Economics / Politics / General
Sales of London offices nosedived 63% in the first quarter of 2023 compared to the same period last year, as higher borrowing costs and a continued rethink of corporate real estate footprint hit demand. (Note - Manhattan is struggling too)
Screening of foreign investment on national security grounds by the Government will become more transparent, following fears that it is deterring deal making in the UK
Deals
PE giant Apollo Management sweetened the deal for John Wood shareholders, upping its offer to £1.66bn for the London-listed engineering business; caveat - it’s their final offer
Children-focussed financial services provider GoHenry was acquired by US investment platform Acorns, with founder Louise Hill hoping the combination will support them in their aim to serve customers “through all life stages”
LandVault - a UK startup aiming to create the ‘WordPress’ of metaverse experiences - raised a $3m extension to its 2021 Series B funding round
Company News / Trading Updates
Shares of over-50s insurer Saga slumped 16.5% on Tuesday despite a jump in revenue, as it reported a sharp drop in profit before tax along with only a minor reduction in its sizeable leverage pile. (Official)

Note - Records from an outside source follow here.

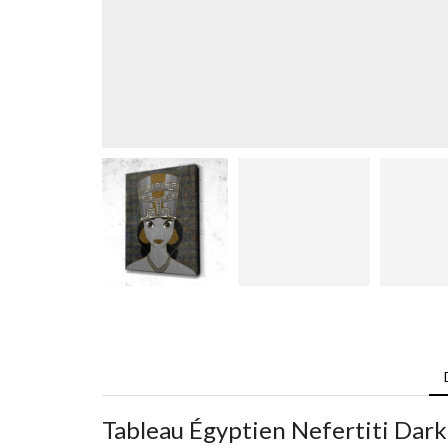
Tableau Égyptien Nefertiti Dark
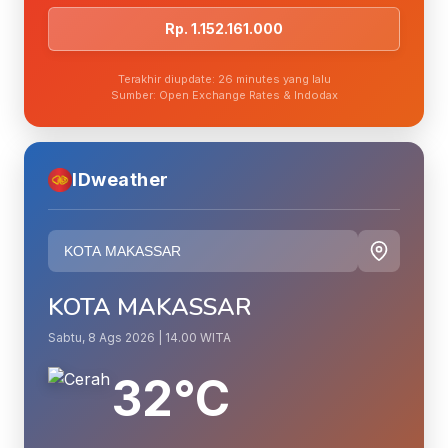
Rp. 1.152.161.000
Terakhir diupdate: 26 minutes yang lalu
Sumber: Open Exchange Rates & Indodax
IDweather
KOTA MAKASSAR
Sabtu, 8 Ags 2026 | 14.00 WITA
32°C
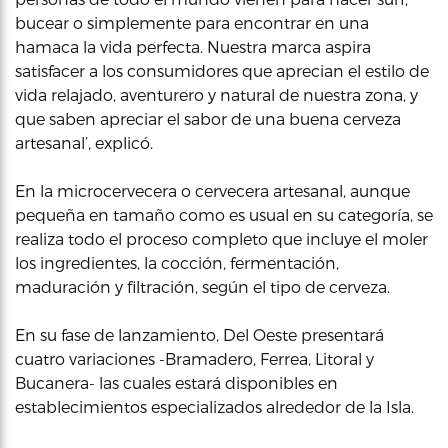
bucear o simplemente para encontrar en una
hamaca la vida perfecta. Nuestra marca aspira
satisfacer a los consumidores que aprecian el estilo de
vida relajado, aventurero y natural de nuestra zona, y
que saben apreciar el sabor de una buena cerveza
artesanal’, explicó.
En la microcervecera o cervecera artesanal, aunque
pequeña en tamaño como es usual en su categoría, se
realiza todo el proceso completo que incluye el moler
los ingredientes, la cocción, fermentación,
maduración y filtración, según el tipo de cerveza.
En su fase de lanzamiento, Del Oeste presentará
cuatro variaciones -Bramadero, Ferrea, Litoral y
Bucanera- las cuales estará disponibles en
establecimientos especializados alrededor de la Isla.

London-based fintech Clearbank reported a 20% jump in deposits over recent weeks, as banking turmoil led to firms clamouring for its Bank of England-backed accounts
🌎 Global Snapshot
L’Oreal swooped on Australian cosmetics company Aesop, acquiring the brand from Natura & Co (owner of The Body Shop) in a deal worth $2.5bn.
US job openings fell to their lowest level in two years, signalling the first sign of an easing labour market in the Fed’s fight against inflation.
Australia’s central bank decided to pause interest rate hikes in order to “assess the state of the economy”, warning that the full impact of recent hikes is yet to be felt.